[Records in a dataset]
*** Begin section ***

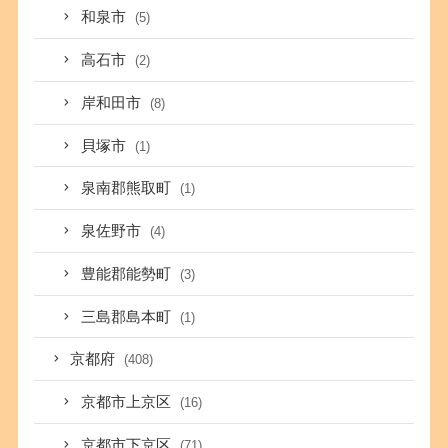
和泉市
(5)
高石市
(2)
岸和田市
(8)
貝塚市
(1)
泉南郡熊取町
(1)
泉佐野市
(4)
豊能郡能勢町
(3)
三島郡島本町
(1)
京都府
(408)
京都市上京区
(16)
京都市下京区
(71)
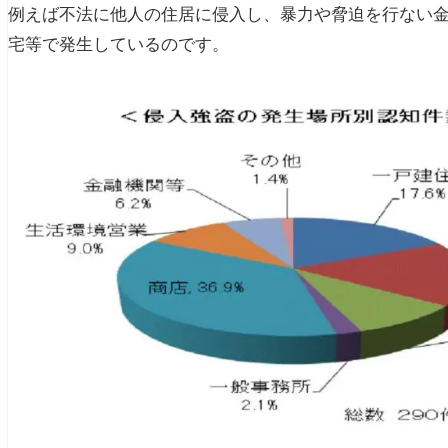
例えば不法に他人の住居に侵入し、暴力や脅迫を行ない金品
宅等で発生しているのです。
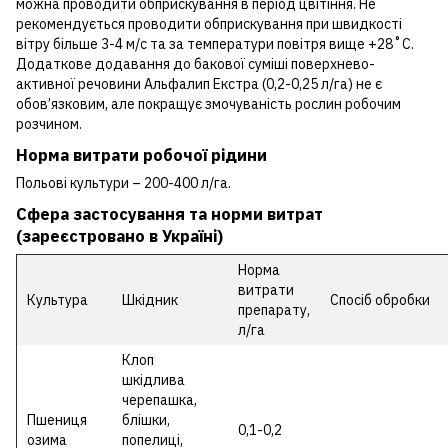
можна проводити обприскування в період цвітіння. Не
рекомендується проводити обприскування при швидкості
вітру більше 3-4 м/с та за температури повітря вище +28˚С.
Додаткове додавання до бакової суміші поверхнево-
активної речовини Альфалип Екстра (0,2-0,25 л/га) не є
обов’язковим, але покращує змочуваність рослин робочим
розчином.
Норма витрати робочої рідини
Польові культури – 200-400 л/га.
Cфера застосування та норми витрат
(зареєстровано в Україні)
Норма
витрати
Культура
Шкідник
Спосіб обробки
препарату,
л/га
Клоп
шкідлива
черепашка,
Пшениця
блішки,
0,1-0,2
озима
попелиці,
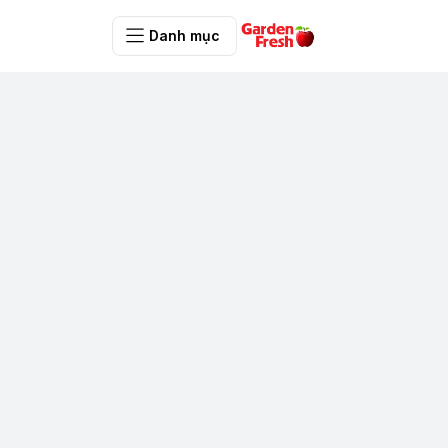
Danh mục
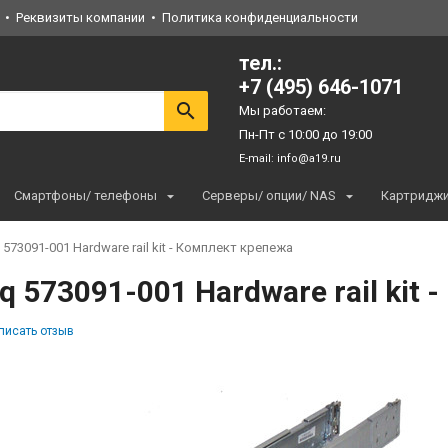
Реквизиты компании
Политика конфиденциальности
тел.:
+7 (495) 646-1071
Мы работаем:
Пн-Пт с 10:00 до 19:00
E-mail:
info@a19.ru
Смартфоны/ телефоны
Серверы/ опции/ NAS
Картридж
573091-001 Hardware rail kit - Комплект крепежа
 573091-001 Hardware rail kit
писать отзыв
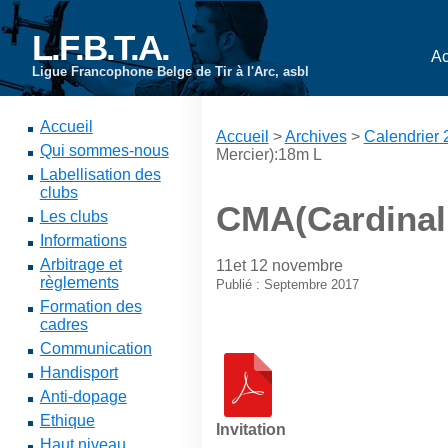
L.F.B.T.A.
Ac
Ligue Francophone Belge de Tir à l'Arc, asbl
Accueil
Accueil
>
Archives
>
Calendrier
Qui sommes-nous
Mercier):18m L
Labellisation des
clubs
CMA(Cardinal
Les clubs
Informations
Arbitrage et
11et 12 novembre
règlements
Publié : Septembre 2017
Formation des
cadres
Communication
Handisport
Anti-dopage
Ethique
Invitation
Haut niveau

*** End section ***

Assignment —
Output the text read from every item above as a JSON list of strings, one string per line, with blank lines skipped and the pictures left out.

Response box —
[
  "和泉市",
  "(5)",
  "高石市",
  "(2)",
  "岸和田市",
  "(8)",
  "貝塚市",
  "(1)",
  "泉南郡熊取町",
  "(1)",
  "泉佐野市",
  "(4)",
  "豊能郡能勢町",
  "(3)",
  "三島郡島本町",
  "(1)",
  "京都府",
  "(408)",
  "京都市上京区",
  "(16)",
  "京都市下京区",
  "(71)",
  "例えば不法に他人の住居に侵入し、暴力や脅迫を行ない金品",
  "宅等で発生しているのです。",
  "можна проводити обприскування в період цвітіння. Не",
  "рекомендується проводити обприскування при швидкості",
  "вітру більше 3-4 м/с та за температури повітря вище +28˚С.",
  "Додаткове додавання до бакової суміші поверхнево-",
  "активної речовини Альфалип Екстра (0,2-0,25 л/га) не є",
  "обов’язковим, але покращує змочуваність рослин робочим",
  "розчином.",
  "Норма витрати робочої рідини",
  "Польові культури – 200-400 л/га.",
  "Cфера застосування та норми витрат",
  "(зареєстровано в Україні)",
  "Норма",
  "витрати",
  "Культура",
  "Шкідник",
  "Спосіб обробки",
  "препарату,",
  "л/га",
  "Клоп",
  "шкідлива",
  "черепашка,",
  "Пшениця",
  "блішки,",
  "0,1-0,2",
  "озима",
  "попелиці,",
  "Danh mục",
  "Реквизиты компании",
  "Политика конфиденциальности",
  "тел.:",
  "+7 (495) 646-1071",
  "Мы работаем:",
  "Пн-Пт с 10:00 до 19:00",
  "E-mail:",
  "info@a19.ru",
  "Смартфоны/ телефоны",
  "Серверы/ опции/ NAS",
  "Картридж",
  "573091-001 Hardware rail kit - Комплект крепежа",
  " 573091-001 Hardware rail kit",
  "писать отзыв",
  "L.F.B.T.A.",
  "Ac",
  "Ligue Francophone Belge de Tir à l'Arc, asbl",
  "Accueil",
  "Accueil",
  ">",
  "Archives",
  ">",
  "Calendrier",
  "Qui sommes-nous",
  "Mercier):18m L",
  "Labellisation des",
  "clubs",
  "CMA(Cardinal",
  "Les clubs",
  "Informations",
  "Arbitrage et",
  "11et 12 novembre",
  "règlements",
  "Publié : Septembre 2017",
  "Formation des",
  "cadres",
  "Communication",
  "Handisport",
  "Anti-dopage",
  "Ethique",
  "Invitation",
  "Haut niveau"
]